# Can't decide between Shroom & Rice Paper!



## Tawanalee (Apr 10, 2007)

It's hard to know which colors because I can't try them out since I have to drive a bit to get to the Mac store. I'm NW45ish....TIA


----------



## glittergoddess27 (Apr 10, 2007)

I think IMO Shroom is much more versatile. It is more beige/neutral and can go with much more than Rice paper,.. which has an very light off yellowish tone,.. I am only an NW/NC 15 but I think that with the darker skin this might be even more prominent?


----------



## Tawanalee (Apr 10, 2007)

Thank you...Also, if y'all can recommend any other "highlighting" shade that will go with my skintone, please do....I just listed these because I don't know any others! LOL


----------



## geeko (Apr 10, 2007)

naked lunch, nylon


----------



## glittergoddess27 (Apr 10, 2007)

Shroom and Rice paper arent really what I would call highlighters,.. I normally use these as base tones for neutral looks,.. washing them over the entire lid,... though if you are going low really low key I have used Shroom on the brow bone from time to time.
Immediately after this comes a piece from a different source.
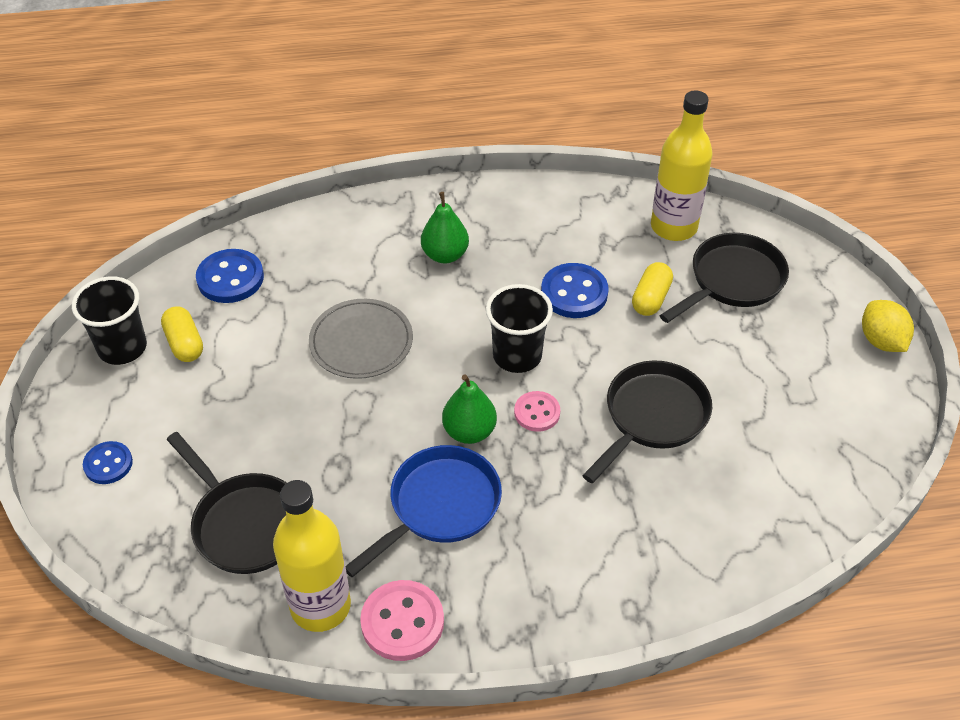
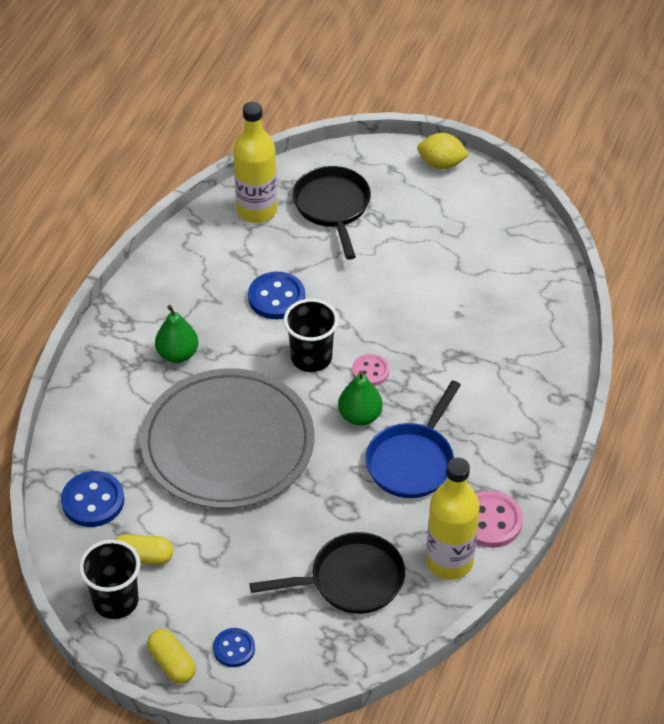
camera: 60 degrees left, 0 degrees up
(361, 341) = (228, 443): grey plate -> grey plate, size x1.90
(439, 506) = (412, 461): blue pan -> blue pan turned 135 degrees counterclockwise
(650, 298) = (315, 258): yellow capsule -> yellow capsule (172, 663)
(652, 417) = (418, 312): black pan -> none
Well Nylon is stellar on just about everyone for highlighting,.. It looks yellowish in the pan but when applied it has a slight white frosty reflection. 

Universal highlighters: (Work on most people,.. apply lightly at first then work up the color to get the bling you want)

Nylon
Vanilla E/S and Piggie (piggie has slight pinkie undertone)
Amazon e/s Limited
Frost piggie
Blurr (LE)
White wheat (LE)
Magic Dust (LE)
Retrospeck
Dazzlelight
Crystal avalanche

HTH!


----------



## *Luna* (Apr 10, 2007)

I personally use Shroom. I agree with Glitter, it's much more versitile and I think RicePaper is a bit too yellow for me. Other highlight colors I love are Jest and Phloof! Both are on the pinkish side, Honesty is pretty but I find it on the tougher side to work with, Vanilla and Nylon are both gorgeous, and I'll throw Vex out there for good measure.


----------



## MsCuppyCakes (Apr 10, 2007)

Check this thread: http://www.specktra.net/forumdisplay.php?f=270 

Highlighting: http://www.specktra.net/showthread.php?t=57265


----------



## geeko (Apr 10, 2007)

oh ya...retrospeck is another one which i use pretty often as a brow bone highlighter

actually.... i think u can use pink freeze as a highlighter if u are wearing cool toned eyeshadows...


----------



## Tawanalee (Apr 10, 2007)

Thanks everybody....I ordered Vanilla pigment.


----------



## saniyairshad (Apr 11, 2007)

Shroom all the way, I love it... It's such a gorgeous and wonderful highlighter


----------



## Deirdre (Apr 11, 2007)

I don't think you'll regret it Tawanalee, I think that Vanilla Pigment will look fantastic on you.


----------



## dalgyal (Apr 13, 2007)

i love ricepaper.


----------



## mzdawn (Apr 13, 2007)

depending on what color combo i'm going with... i use shroom & naked lunch. but i'm partial to *shroom*!


----------



## aziajs (Apr 13, 2007)

I would suggest ricepaper just because I think Shroom can look almost ashy on darker skin, myself included (NW 40).  I love Ricepaper.  It's a definite go-to highlight.


----------



## ARmakeupjunkie (Apr 14, 2007)

I agree with aziajs, Shroom looks ashy on darker skin.  I am a NW45 and Ricepaper is a better color.


----------